■ What is needed:
Edit everything from the start of the listing down to the line containing "дітей. Квартира готова" by replacing "холодильник" with "морозильна камера", leaving all other text unchanged. Return only those lines, without the pictures.

Content starts

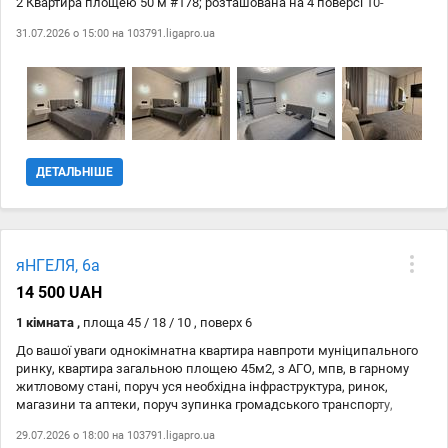
2 Квартира площею 50 м #178; розташована на 4 поверсі 10-
поверхового будинку. Простора кухня-студія та окрема зона
31.07.2026 о 15:00 на
103791.ligapro.ua
відпочинку створюють комфортний простір для життя.
Помешкання ще не використовувалося після ремонту — ви будете
першими мешканцями. Оснащення двоспальне ліжко та диван;
вбудована кухня; холодильник; духова шафа, газова плита,
мікрохвильова піч; посудомийна машина; пральна та сушильна
машини; кондиціонер; телевізор; Wi-Fi; електрочайник, праска,
пилосос; містка шафа-гардероб. Комфорт індивідуальне газове
опалення (двоконтурний котел); тепла підлога; балкон; вантажний
ДЕТАЛЬНІШЕ
ліфт; укриття в будинку; сучасний підїзд із безбарєрним доступом.
Будинок розташований у спокійному районі з внутрішнім двором.
Умови оренди: довгостроково; без домашніх тварин; без маленьких
дітей. Квартира готова до заселення та повністю укомплектована
всім необхідним для комфортного проживання.
яНГЕЛЯ, 6a
14 500 UAH
1 кімната ,
площа 45 / 18 / 10 , поверх 6
До вашої уваги однокімнатна квартира навпроти муніципального
ринку, квартира загальною площею 45м2, з АГО, мпв, в гарному
житловому стані, поруч уся необхідна інфраструктура, ринок,
магазини та аптеки, поруч зупинка громадського транспорту,
парковка, та місця для прогулянок з дітьми! Квартира чудово
29.07.2026 о 18:00 на
103791.ligapro.ua
підійде для військових або студентів, чи може стати вашим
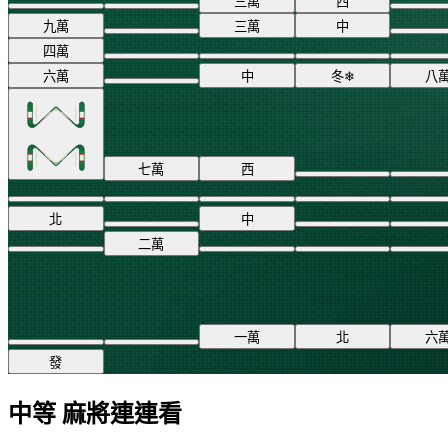
三
萬
西
九
萬
三
萬
中
四
萬
六
萬
中
冬
❄
八
七
萬
西
北
中
二
萬
一
萬
北
六
發
中等 麻將連連看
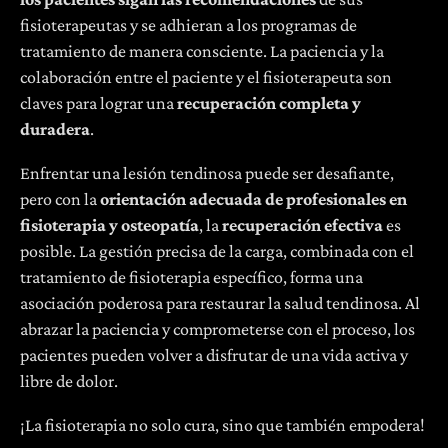
fisioterapeutas y se adhieran a los programas de
tratamiento de manera consciente. La paciencia y la
colaboración entre el paciente y el fisioterapeuta son
claves para lograr una
recuperación completa y
duradera
.
Enfrentar una lesión tendinosa puede ser desafiante,
pero con la
orientación adecuada de profesionales en
fisioterapia y osteopatía
, la
recuperación efectiva
es
posible. La gestión precisa de la carga, combinada con el
tratamiento de fisioterapia específico, forma una
asociación poderosa para restaurar la salud tendinosa. Al
abrazar la paciencia y comprometerse con el proceso, los
pacientes pueden volver a disfrutar de una vida activa y
libre de dolor.
¡La fisioterapia no solo cura, sino que también empodera!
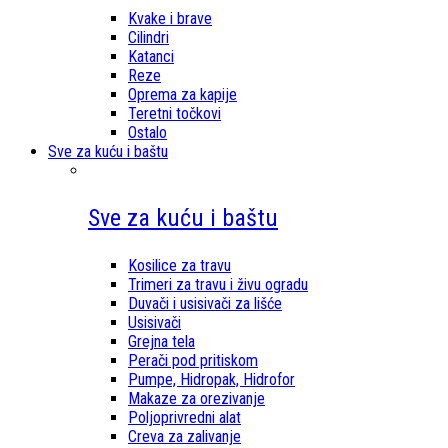
Kvake i brave
Cilindri
Katanci
Reze
Oprema za kapije
Teretni točkovi
Ostalo
Sve za kuću i baštu
Sve za kuću i baštu
Kosilice za travu
Trimeri za travu i živu ogradu
Duvači i usisivači za lišće
Usisivači
Grejna tela
Perači pod pritiskom
Pumpe, Hidropak, Hidrofor
Makaze za orezivanje
Poljoprivredni alat
Creva za zalivanje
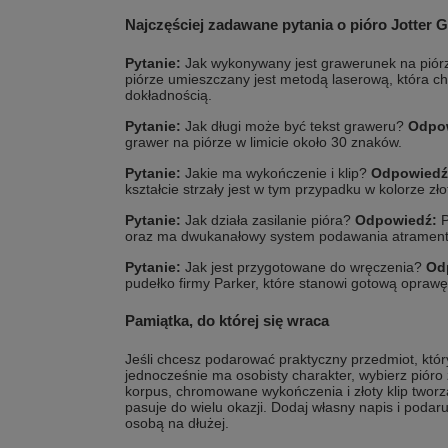
Najczęściej zadawane pytania o pióro Jotter 
Pytanie:
Jak wykonywany jest grawerunek na pió
piórze umieszczany jest metodą laserową, która cha
dokładnością.
Pytanie:
Jak długi może być tekst graweru?
Odpo
grawer na piórze w limicie około 30 znaków.
Pytanie:
Jakie ma wykończenie i klip?
Odpowiedź
kształcie strzały jest w tym przypadku w kolorze zł
Pytanie:
Jak działa zasilanie pióra?
Odpowiedź:
P
oraz ma dwukanałowy system podawania atrament
Pytanie:
Jak jest przygotowane do wręczenia?
Od
pudełko firmy Parker, które stanowi gotową opraw
Pamiątka, do której się wraca
Jeśli chcesz podarować praktyczny przedmiot, któr
jednocześnie ma osobisty charakter, wybierz piór
korpus, chromowane wykończenia i złoty klip tworzą 
pasuje do wielu okazji. Dodaj własny napis i podar
osobą na dłużej.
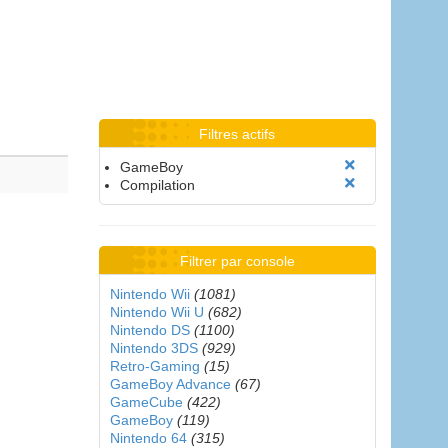
Filtres actifs
GameBoy
Compilation
Filtrer par console
Nintendo Wii
(1081)
Nintendo Wii U
(682)
Nintendo DS
(1100)
Nintendo 3DS
(929)
Retro-Gaming
(15)
GameBoy Advance
(67)
GameCube
(422)
GameBoy
(119)
Nintendo 64
(315)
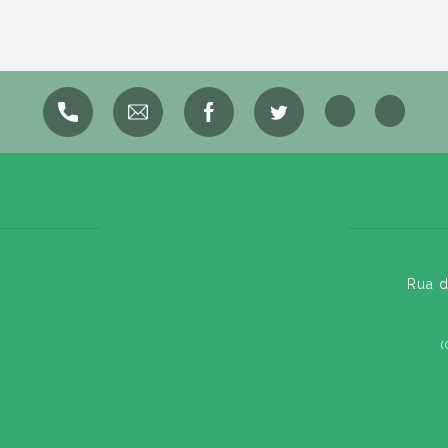
Rua d
(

Content ends

■ Task answer:
2 Квартира площею 50 м #178; розташована на 4 поверсі 10-
поверхового будинку. Простора кухня-студія та окрема зона
31.07.2026 о 15:00 на
103791.ligapro.ua
відпочинку створюють комфортний простір для життя.
Помешкання ще не використовувалося після ремонту — ви будете
першими мешканцями. Оснащення двоспальне ліжко та диван;
вбудована кухня; морозильна камера; духова шафа, газова плита,
мікрохвильова піч; посудомийна машина; пральна та сушильна
машини; кондиціонер; телевізор; Wi-Fi; електрочайник, праска,
пилосос; містка шафа-гардероб. Комфорт індивідуальне газове
опалення (двоконтурний котел); тепла підлога; балкон; вантажний
ДЕТАЛЬНІШЕ
ліфт; укриття в будинку; сучасний підїзд із безбарєрним доступом.
Будинок розташований у спокійному районі з внутрішнім двором.
Умови оренди: довгостроково; без домашніх тварин; без маленьких
дітей. Квартира готова до заселення та повністю укомплектована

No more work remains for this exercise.